Aim. Please write out the lines as a two-column CSV with the headers field and value, one row per line, with each part in its own quoted field and any line breaks replaced by spaces. Start at the line containing "catalogue / barcode: US 1354836" and stop after the line containing "state / province: Virginia".

Input.
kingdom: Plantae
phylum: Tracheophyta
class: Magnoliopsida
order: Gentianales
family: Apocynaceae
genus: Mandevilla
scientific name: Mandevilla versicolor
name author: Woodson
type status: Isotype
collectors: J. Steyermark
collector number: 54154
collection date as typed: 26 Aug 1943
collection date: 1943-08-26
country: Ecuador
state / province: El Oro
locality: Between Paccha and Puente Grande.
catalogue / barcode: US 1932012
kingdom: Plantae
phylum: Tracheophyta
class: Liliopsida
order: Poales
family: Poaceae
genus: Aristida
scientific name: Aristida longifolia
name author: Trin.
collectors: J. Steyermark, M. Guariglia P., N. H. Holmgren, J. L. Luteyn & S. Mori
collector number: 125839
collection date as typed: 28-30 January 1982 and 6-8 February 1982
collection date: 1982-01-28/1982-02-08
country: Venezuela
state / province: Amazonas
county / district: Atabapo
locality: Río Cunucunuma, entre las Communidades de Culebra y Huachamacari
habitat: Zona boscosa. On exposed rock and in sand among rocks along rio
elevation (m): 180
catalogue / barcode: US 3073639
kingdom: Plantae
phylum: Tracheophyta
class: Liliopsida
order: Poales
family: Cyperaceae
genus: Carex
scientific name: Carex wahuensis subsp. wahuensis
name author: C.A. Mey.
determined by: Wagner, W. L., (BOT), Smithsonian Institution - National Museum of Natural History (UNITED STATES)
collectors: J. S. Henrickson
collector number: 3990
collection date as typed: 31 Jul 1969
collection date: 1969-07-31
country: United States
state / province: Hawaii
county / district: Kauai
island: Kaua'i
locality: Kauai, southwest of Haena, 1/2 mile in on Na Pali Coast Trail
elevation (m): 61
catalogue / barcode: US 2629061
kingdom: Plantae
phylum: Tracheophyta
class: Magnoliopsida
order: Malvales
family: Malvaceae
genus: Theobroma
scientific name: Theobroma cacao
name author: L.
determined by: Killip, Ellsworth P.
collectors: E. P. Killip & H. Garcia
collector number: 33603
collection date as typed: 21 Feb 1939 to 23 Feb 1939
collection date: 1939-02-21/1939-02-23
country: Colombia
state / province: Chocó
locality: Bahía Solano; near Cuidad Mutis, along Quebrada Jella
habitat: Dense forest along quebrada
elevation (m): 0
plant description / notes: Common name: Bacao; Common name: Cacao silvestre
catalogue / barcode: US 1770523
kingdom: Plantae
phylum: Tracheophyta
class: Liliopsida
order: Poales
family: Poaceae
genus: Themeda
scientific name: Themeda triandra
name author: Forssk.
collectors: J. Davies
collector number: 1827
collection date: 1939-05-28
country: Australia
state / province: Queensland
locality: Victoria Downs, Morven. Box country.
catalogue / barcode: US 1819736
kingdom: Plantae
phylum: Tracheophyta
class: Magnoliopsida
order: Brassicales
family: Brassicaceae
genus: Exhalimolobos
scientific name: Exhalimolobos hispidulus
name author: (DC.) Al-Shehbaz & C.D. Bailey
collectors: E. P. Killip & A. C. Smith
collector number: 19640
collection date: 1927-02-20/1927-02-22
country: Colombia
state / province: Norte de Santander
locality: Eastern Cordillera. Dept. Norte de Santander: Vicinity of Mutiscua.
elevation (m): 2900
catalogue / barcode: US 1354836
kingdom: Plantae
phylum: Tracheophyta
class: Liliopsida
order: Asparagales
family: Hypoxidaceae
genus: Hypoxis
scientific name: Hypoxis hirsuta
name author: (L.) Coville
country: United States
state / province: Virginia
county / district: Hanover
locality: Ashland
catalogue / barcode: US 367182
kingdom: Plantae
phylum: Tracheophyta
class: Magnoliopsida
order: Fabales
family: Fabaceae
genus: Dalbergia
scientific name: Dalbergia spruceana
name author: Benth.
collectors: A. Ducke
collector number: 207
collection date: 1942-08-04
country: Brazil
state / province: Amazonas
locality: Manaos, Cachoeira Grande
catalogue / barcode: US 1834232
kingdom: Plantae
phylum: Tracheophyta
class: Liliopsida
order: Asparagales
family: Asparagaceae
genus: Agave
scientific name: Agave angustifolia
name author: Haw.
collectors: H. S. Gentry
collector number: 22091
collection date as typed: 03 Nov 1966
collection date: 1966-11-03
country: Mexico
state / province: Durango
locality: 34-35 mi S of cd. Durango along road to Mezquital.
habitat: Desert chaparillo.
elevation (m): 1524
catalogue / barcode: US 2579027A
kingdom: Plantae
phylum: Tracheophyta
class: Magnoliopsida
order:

Reply.
field,value
"catalogue / barcode:","US 1354836"
"kingdom:","Plantae"
"phylum:","Tracheophyta"
"class:","Liliopsida"
"order:","Asparagales"
"family:","Hypoxidaceae"
"genus:","Hypoxis"
"scientific name:","Hypoxis hirsuta"
"name author:","(L.) Coville"
"country:","United States"
"state / province:","Virginia"